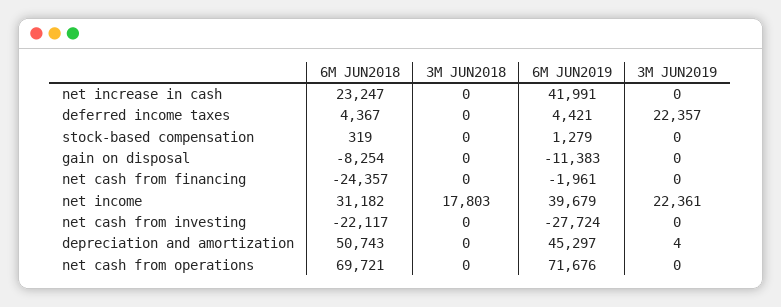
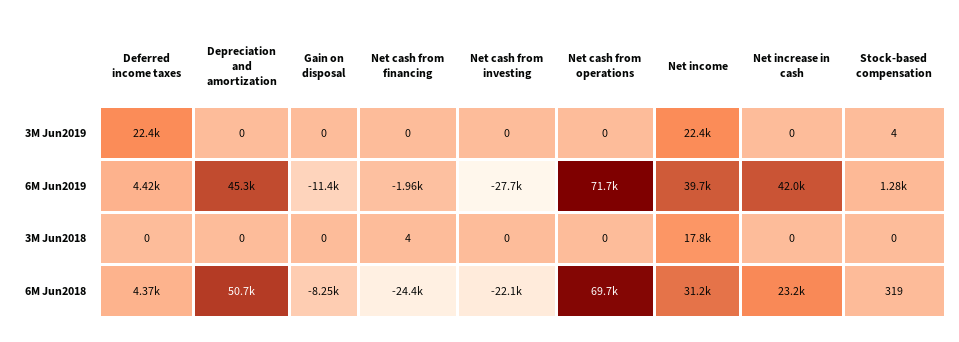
3M JUN2019, stock-based compensation: 0 -> 4
3M JUN2018, net cash from financing: 0 -> 4
3M JUN2019, depreciation and amortization: 4 -> 0

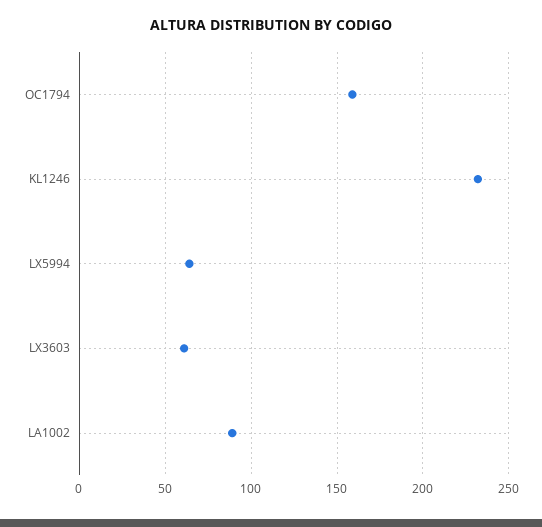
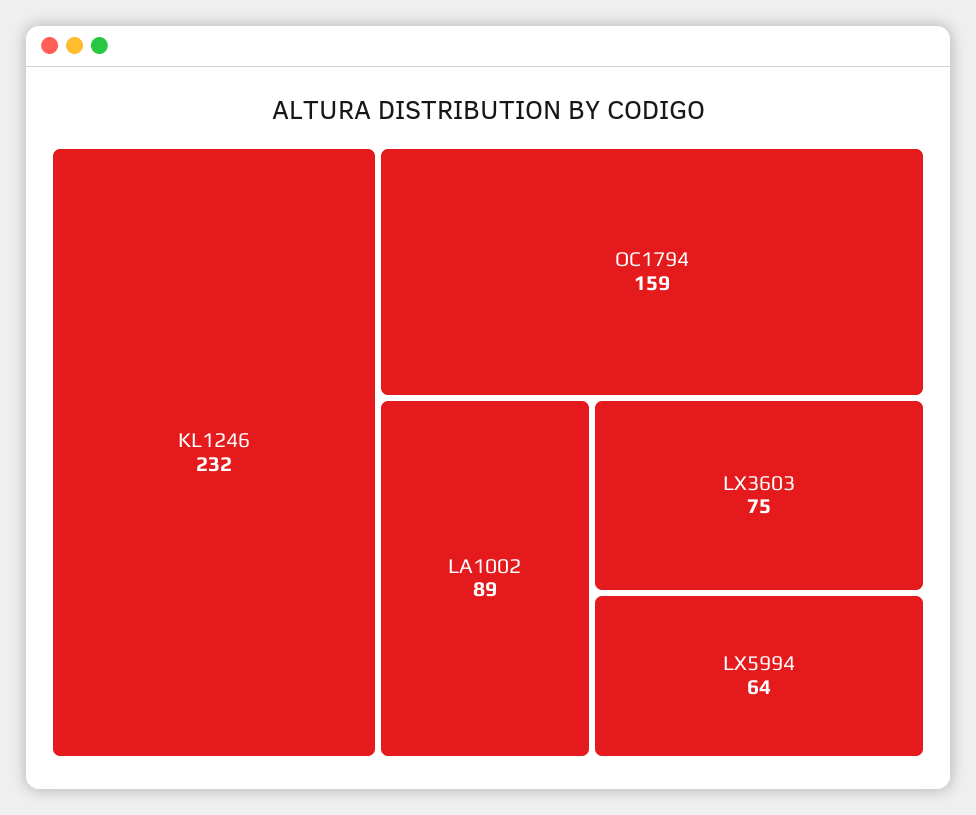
LX3603: 60 -> 75

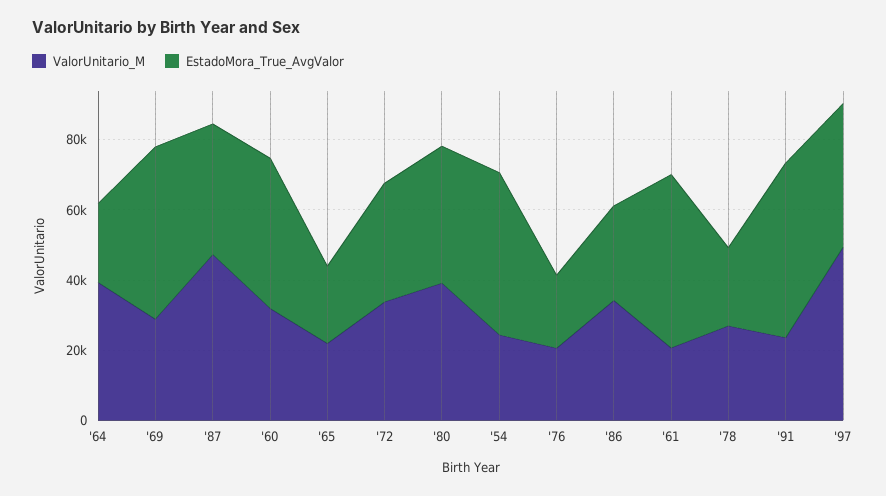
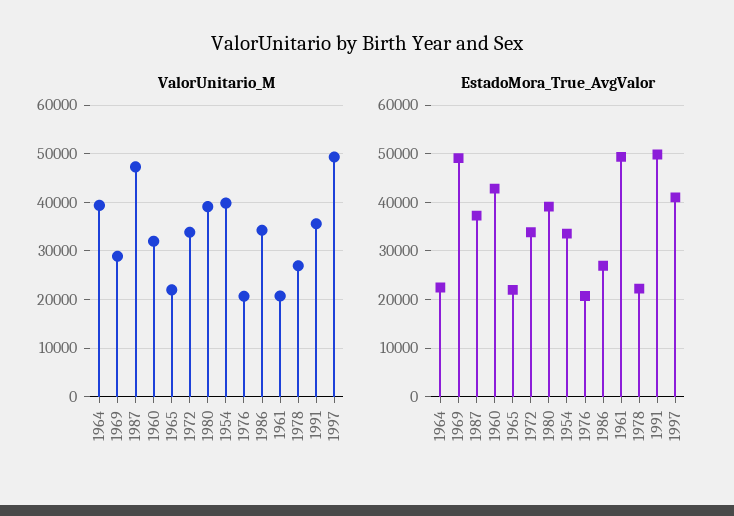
ValorUnitario_M, '54: 25000 -> 40000
EstadoMora_True_AvgValor, '54: 45000 -> 34000
ValorUnitario_M, '91: 25000 -> 36000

-- The task --
Keep out the pictures, and copy exactly the lines from the one that contains "3M JUN2018, net cash from financing: 0 -> 4" through the final line of the records above, both ends included.

-- Exercise solution --
3M JUN2018, net cash from financing: 0 -> 4
3M JUN2019, depreciation and amortization: 4 -> 0

LX3603: 60 -> 75

ValorUnitario_M, '54: 25000 -> 40000
EstadoMora_True_AvgValor, '54: 45000 -> 34000
ValorUnitario_M, '91: 25000 -> 36000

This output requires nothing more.